» **Reading text**
- - - - - - -

Why Being Heard can Help Survivors of Trauma Heal.

Kurt Bauschardt/Flickr

Lately, a lot of people have been in the news for sharing their stories about alleged past trauma.

Janice Dickinson, Shia LeBeouf, Lady Gaga and a University of Virginia co-ed known only as “Jackie,” the subject of a much talked about Rolling Stone article, have all been in the news claiming they were victims of rape.

While the accusations have not been without their respective controversies, the trend of people coming forward and sharing their stories has been a welcomed one for me and for many other survivors of past trauma.

Speaking as someone who is not famous and has no desire to be, the sharing of such stories, especially by many high-profile people, has made it easier for me to share my own experiences both as sexual assault survivor and a survivor of domestic violence.

One of the many frustrations that I and other survivors frequently experience is the question by several well meaning people: “Why didn’t you ever tell anyone or report it at the time?”

In all fairness, it is a legitimate question—especially if one has been fortunate enough never to have been in such a situation.

Although I don’t profess to speak for everyone, based on my own experiences and those of others I know who have been in the same boat, a lot of it comes from a sense of shame.

Often times, we aren’t even consciously aware of that shame.

As someone who came of age in the mid to late 1990s, I was always told via public service announcements and after-school specials that “It’s not your fault.”

However, the reality was quite different.

As I recently shared, when I decided to finally tell my mother that I had been the victim of a sexual assault at the hands of an extended family member a year after it happened, her response was as far from anything I could have possibly expected.

Indeed, one of the first things I can recall her saying is, “Keep quiet about this.”

For years, I did just that.

Anytime I confided in someone, I always prefaced it by saying, “You have to promise you won’t tell anyone.”

It was a similar situation, years later, I was physically assaulted in my college dormitory. (Only this time, it was some members of the administration and not my mother telling me to keep quiet.)

I didn’t acknowledge it at the time, but even though I rationally knew that I had done nothing to invite this, much less anything to “deserve” it, there was still a feeling a shame that this had happened to me.

- - - - - - -

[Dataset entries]
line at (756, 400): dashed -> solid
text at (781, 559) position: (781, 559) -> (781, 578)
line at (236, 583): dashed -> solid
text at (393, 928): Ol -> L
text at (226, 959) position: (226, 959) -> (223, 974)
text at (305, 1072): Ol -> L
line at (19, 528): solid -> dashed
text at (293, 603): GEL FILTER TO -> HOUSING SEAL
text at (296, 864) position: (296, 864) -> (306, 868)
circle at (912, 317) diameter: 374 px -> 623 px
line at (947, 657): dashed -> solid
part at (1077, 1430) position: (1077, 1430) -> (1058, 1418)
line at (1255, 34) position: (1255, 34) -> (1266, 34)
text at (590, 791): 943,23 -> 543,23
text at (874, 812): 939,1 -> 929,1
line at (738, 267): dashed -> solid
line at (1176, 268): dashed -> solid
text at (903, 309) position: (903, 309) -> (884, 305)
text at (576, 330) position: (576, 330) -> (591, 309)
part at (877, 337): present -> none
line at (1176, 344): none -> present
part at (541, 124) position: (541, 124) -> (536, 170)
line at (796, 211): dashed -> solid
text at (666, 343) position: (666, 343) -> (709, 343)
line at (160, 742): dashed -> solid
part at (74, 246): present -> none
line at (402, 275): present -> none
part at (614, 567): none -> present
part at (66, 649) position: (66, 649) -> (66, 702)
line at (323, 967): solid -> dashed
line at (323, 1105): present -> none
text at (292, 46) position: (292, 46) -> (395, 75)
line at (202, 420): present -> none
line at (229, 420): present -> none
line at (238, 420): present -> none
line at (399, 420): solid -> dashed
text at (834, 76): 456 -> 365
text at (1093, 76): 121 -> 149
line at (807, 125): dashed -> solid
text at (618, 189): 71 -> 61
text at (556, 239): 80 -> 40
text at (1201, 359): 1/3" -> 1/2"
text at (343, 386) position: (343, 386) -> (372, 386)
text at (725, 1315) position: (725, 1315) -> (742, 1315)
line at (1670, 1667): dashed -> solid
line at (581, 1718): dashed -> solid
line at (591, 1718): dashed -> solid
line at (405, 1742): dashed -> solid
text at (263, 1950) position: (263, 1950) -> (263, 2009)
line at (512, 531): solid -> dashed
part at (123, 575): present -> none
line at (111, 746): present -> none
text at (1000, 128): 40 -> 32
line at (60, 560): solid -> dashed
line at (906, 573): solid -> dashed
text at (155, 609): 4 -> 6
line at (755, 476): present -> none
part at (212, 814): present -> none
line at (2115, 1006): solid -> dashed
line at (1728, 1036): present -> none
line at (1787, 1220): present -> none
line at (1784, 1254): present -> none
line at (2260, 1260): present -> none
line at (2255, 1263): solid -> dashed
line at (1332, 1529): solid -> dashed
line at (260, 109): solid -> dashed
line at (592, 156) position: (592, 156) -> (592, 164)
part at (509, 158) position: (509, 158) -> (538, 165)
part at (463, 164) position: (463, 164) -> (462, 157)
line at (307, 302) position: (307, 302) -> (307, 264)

- - - - - - -

» **Instructions to follow**
Transcribe the part of the essay on trauma survivors being heard, beginning at the words "Janice Dickinson, Shia" and stopping after "victims of rape.".

» **Answer to this problem**
Janice Dickinson, Shia LeBeouf, Lady Gaga and a University of Virginia co-ed known only as “Jackie,” the subject of a much talked about Rolling Stone article, have all been in the news claiming they were victims of rape.